Researchers are investigating innovative nature-based solutions to enhance skin and bone repair, focusing on shrimp shells alongside other marine organisms. This shift in medical science aims to harness the regenerative properties found in natural materials, offering potential breakthroughs in tissue engineering.

Shrimp Shells: A Promising Candidate for Tissue Engineering

Crab, shrimp, and mussel shells are under intense scrutiny for their potential to aid in restoring skin, bone, and cartilage. As populations age, the need for effective tissue regeneration methods becomes more urgent. The exploration of shrimp shells is particularly promising due to their unique chemical composition, which could be instrumental in stimulating human tissue regeneration.

The five-year EU-funded SHIFT project is at the forefront of this research, integrating efforts from universities in Europe, Asia, and Australia. Coordinated by Professor Antonella Motta, a bioengineering expert at the University of Trento, Italy, the project aims to scale up the use of bio-based polymers from marine organisms, including shrimp, to prepare for clinical trials. The ultimate goal is to develop reliable methods for repairing large wounds and tissue damage using natural materials.

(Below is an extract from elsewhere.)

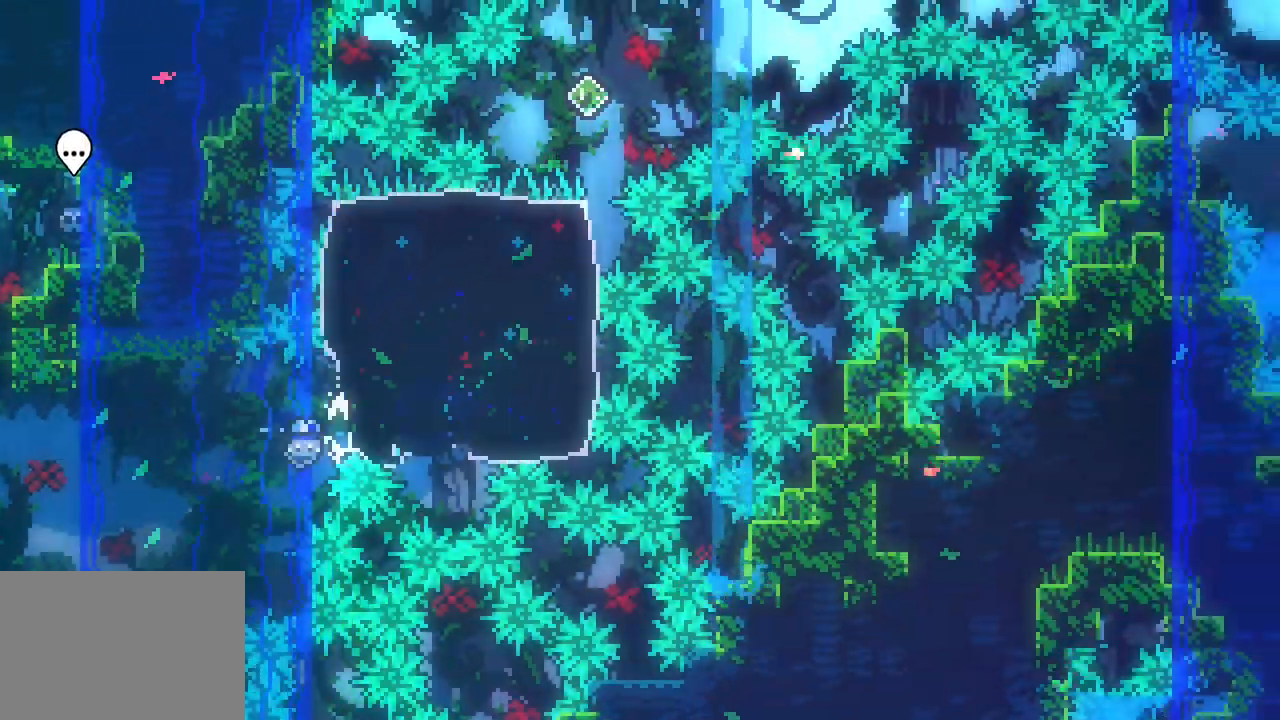
{"keys": ["demo", "jump3", "right"], "events": [[333, "demo", "down"], [417, "jump3", "down"]]}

Building Scaffolds with Shrimp Shells

Shrimp shells can be transformed into scaffolds that support damaged tissue, encouraging cells to regenerate and form new blood vessels. This process shows potential in treating conditions such as diabetic ulcers and spinal disk degeneration. The SHIFT team is also exploring minimally invasive treatments, like hydrogels derived from shrimp shells, which can be directly applied to the skin or injected into bone or cartilage.

A key principle of the SHIFT project is the circular economy. Researchers are investigating how to repurpose waste products from the textile and food industries, including shrimp shells, for medical applications. This approach not only reduces waste but also provides a sustainable source of biomaterials for tissue engineering.

Overcoming Challenges in Tissue Engineering

Despite the promise of shrimp-based materials, the complexity of biological interactions presents significant challenges. Ensuring that the body does not reject foreign materials and understanding the microscopic interactions are critical hurdles. Professor Motta emphasizes the importance of learning to “speak the same language” as the cells to ensure successful integration and regeneration.

By the end of the SHIFT project in 2026, the team aims to develop two or three prototypes ready for collaboration with start-up companies. These prototypes will be crucial in transitioning from research to practical, clinical solutions. Professor Motta is optimistic about the future, believing that treatments based on natural materials like shrimp shells could become available by the early 2030s.